第6章 仲直りのごめんねって中々言い出せない
どうにかして仲直りがしたかった。
正直言っていつまで怒っていたって仕方がない部分もあると思う。
もう過ぎたことをうだうだ引きずりたくはないし。
そんなことよりも、もう話せなくなってしまうことのほうが嫌だと思った。
「……俺には金輪際頼らないんじゃなかったんですかィ?」
「……頼ってません。

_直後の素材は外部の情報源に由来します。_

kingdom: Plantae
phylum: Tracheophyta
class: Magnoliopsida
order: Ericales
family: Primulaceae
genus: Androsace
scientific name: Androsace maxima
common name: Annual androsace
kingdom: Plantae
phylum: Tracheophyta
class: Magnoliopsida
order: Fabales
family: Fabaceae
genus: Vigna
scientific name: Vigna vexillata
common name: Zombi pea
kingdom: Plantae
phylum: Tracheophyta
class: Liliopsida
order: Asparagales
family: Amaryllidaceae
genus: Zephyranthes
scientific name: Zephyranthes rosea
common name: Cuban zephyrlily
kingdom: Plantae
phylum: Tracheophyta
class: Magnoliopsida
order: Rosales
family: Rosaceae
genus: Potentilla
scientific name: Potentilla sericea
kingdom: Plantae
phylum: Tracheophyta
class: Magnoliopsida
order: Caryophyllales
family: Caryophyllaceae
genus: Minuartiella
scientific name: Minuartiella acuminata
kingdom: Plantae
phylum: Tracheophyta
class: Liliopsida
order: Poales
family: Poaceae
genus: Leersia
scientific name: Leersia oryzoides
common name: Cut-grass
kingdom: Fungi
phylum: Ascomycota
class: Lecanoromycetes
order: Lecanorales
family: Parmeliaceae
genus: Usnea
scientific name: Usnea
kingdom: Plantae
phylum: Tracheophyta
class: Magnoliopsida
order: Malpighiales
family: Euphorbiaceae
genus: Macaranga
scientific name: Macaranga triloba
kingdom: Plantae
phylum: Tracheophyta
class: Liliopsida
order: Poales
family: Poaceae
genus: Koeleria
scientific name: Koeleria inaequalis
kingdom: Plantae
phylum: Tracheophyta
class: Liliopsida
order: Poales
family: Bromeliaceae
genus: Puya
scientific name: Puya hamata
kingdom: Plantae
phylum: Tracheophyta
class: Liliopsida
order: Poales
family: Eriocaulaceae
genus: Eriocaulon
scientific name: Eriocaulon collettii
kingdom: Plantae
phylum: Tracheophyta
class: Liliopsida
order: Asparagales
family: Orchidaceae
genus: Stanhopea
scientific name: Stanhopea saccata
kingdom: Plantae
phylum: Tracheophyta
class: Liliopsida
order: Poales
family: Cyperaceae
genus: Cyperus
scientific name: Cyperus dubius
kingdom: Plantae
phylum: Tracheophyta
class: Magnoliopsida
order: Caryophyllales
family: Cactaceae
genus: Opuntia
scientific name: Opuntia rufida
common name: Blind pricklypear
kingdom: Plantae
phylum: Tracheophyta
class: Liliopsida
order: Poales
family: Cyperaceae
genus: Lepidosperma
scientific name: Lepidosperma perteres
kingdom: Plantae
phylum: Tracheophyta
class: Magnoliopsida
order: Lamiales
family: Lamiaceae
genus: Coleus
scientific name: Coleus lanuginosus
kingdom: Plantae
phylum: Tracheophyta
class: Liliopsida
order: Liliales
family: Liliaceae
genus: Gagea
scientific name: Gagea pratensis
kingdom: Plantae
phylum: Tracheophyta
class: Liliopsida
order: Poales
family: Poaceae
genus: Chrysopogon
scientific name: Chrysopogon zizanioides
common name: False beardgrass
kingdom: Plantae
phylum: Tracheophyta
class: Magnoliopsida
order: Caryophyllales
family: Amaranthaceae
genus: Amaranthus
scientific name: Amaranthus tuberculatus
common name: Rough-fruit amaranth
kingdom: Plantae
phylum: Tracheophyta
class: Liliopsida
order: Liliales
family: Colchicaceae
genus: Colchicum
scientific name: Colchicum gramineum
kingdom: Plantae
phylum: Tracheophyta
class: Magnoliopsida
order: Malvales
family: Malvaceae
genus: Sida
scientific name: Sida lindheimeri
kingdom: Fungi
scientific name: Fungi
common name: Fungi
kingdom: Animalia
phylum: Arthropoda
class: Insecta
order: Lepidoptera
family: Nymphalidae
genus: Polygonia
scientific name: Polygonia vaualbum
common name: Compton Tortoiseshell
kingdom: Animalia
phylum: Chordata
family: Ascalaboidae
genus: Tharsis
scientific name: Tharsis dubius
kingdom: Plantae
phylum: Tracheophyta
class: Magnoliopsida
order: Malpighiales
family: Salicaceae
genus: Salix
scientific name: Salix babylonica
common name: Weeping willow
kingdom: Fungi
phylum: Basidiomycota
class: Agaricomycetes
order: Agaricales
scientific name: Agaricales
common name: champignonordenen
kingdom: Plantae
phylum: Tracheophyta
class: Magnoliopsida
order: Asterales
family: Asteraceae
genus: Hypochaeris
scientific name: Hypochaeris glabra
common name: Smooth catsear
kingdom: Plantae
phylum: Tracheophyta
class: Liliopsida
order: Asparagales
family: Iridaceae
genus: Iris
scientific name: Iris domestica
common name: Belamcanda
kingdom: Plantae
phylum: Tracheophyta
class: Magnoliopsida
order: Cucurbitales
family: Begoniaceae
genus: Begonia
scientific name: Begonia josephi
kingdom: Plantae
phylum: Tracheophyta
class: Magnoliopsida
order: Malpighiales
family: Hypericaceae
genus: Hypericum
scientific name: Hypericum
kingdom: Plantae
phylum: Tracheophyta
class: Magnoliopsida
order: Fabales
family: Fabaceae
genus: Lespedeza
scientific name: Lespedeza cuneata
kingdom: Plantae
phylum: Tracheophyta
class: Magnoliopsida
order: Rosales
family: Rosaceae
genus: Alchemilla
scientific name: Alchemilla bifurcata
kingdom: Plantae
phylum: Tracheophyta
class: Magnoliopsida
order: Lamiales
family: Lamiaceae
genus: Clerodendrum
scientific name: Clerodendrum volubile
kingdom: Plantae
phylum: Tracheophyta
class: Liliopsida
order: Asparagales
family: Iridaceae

沖田さんと、一緒に行きたいだけです」
そう言えば、その大きな目を見開いて固まった沖田さんが見える。
また、何か言ってはいけないことを言ってしまった気がする。
でも、口から出た言葉が戻るわけはなく。
沖田さんはそのまま背を向けて襖へと手をかけてしまっていた。
ああ、仲直りがしたかったのに。
俯いた途端、気怠げな声が降りかかる。
「何してんでィ。早く準備しねぇと置いてくぜィ」
「……え?」
「買い物するんだろ?……仕方ねぇから付き合ってやらァ」
耳が仄かに赤くなっている。
照れてたのかな。
顔は合わせてくれないけれど、胸がとても暖かくなった。
「……ありがとうございます」
そう返せば、ぶっきらぼうな相槌で今度こそその場から離れてしまう。
私も急いで準備をしなきゃ。
そう思い、立ち上がればまだ近藤さんにお礼を言っていなかった事に気がついて慌てて頭を下げる。
笑顔で見送る近藤さんに感謝の気持ちを抱きながら、私達は夕方の江戸の町へと繰り出すこととなった。
ごめんねは言えなかったけれど、側に居られること自体に純粋に安心した。